* **REQUIRED WORK**: Please return every record exactly as written, leaving out the pictures.

========================================

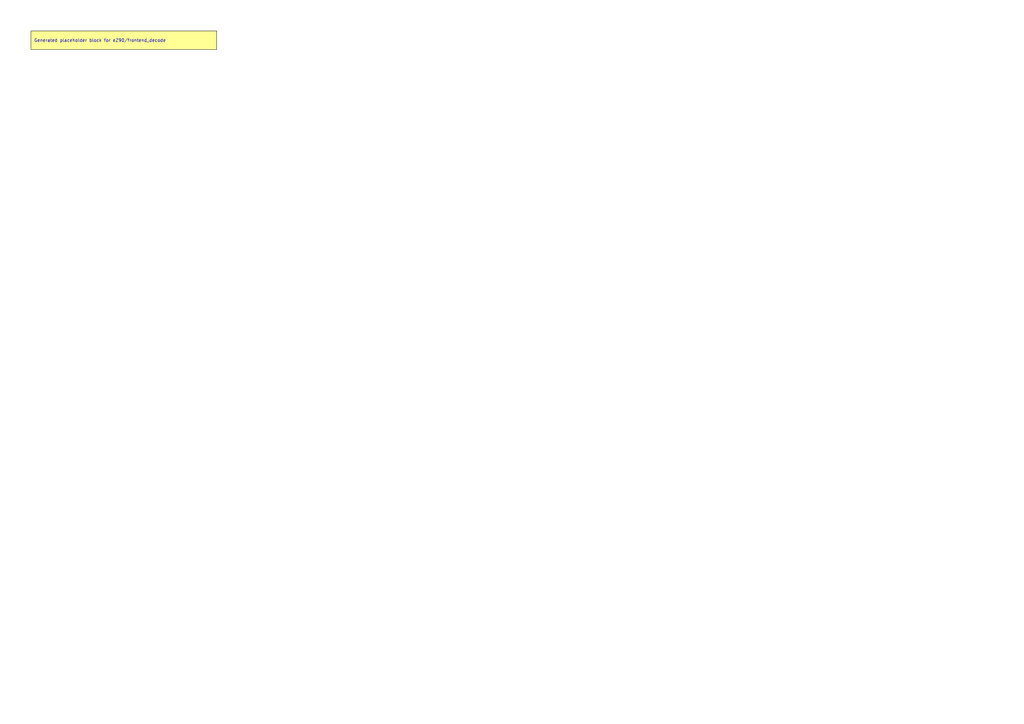
<source format=kicad_sch>
(kicad_sch
	(version 20250114)
	(generator "kicadgen")
	(generator_version "0.1")
	(uuid "ae9bf571-4711-579d-8db8-c23a6221a3b2")
	(paper "A3")
	(title_block
		(title "eZ90::frontend_decode")
		(company "Project Carbon")
		(comment 1 "Generated - do not edit in generated/")
		(comment 2 "Edit in schem/kicad9/manual/ or refine mapping specs")
	)
	(lib_symbols)
	(text_box
		"Generated placeholder block for eZ90/frontend_decode"
		(exclude_from_sim no)
		(at
			12.7
			12.7
			0
		)
		(size 76.2 7.62)
		(margins
			1.27
			1.27
			1.27
			1.27
		)
		(stroke
			(width 0)
			(type default)
			(color
				0
				0
				0
				1
			)
		)
		(fill
			(type color)
			(color
				255
				255
				150
				1
			)
		)
		(effects
			(font
				(size 1.27 1.27)
			)
			(justify left)
		)
		(uuid "798875cd-7896-52f5-8248-0817703b2f99")
	)
	(sheet_instances
		(path
			"/"
			(page "1")
		)
	)
	(embedded_fonts no)
)

</source>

========================================

* **REPLY**:
<source format=kicad_sch>
(kicad_sch
	(version 20250114)
	(generator "kicadgen")
	(generator_version "0.1")
	(uuid "ae9bf571-4711-579d-8db8-c23a6221a3b2")
	(paper "A3")
	(title_block
		(title "eZ90::frontend_decode")
		(company "Project Carbon")
		(comment 1 "Generated - do not edit in generated/")
		(comment 2 "Edit in schem/kicad9/manual/ or refine mapping specs")
	)
	(lib_symbols)
	(text_box
		"Generated placeholder block for eZ90/frontend_decode"
		(exclude_from_sim no)
		(at
			12.7
			12.7
			0
		)
		(size 76.2 7.62)
		(margins
			1.27
			1.27
			1.27
			1.27
		)
		(stroke
			(width 0)
			(type default)
			(color
				0
				0
				0
				1
			)
		)
		(fill
			(type color)
			(color
				255
				255
				150
				1
			)
		)
		(effects
			(font
				(size 1.27 1.27)
			)
			(justify left)
		)
		(uuid "798875cd-7896-52f5-8248-0817703b2f99")
	)
	(sheet_instances
		(path
			"/"
			(page "1")
		)
	)
	(embedded_fonts no)
)

</source>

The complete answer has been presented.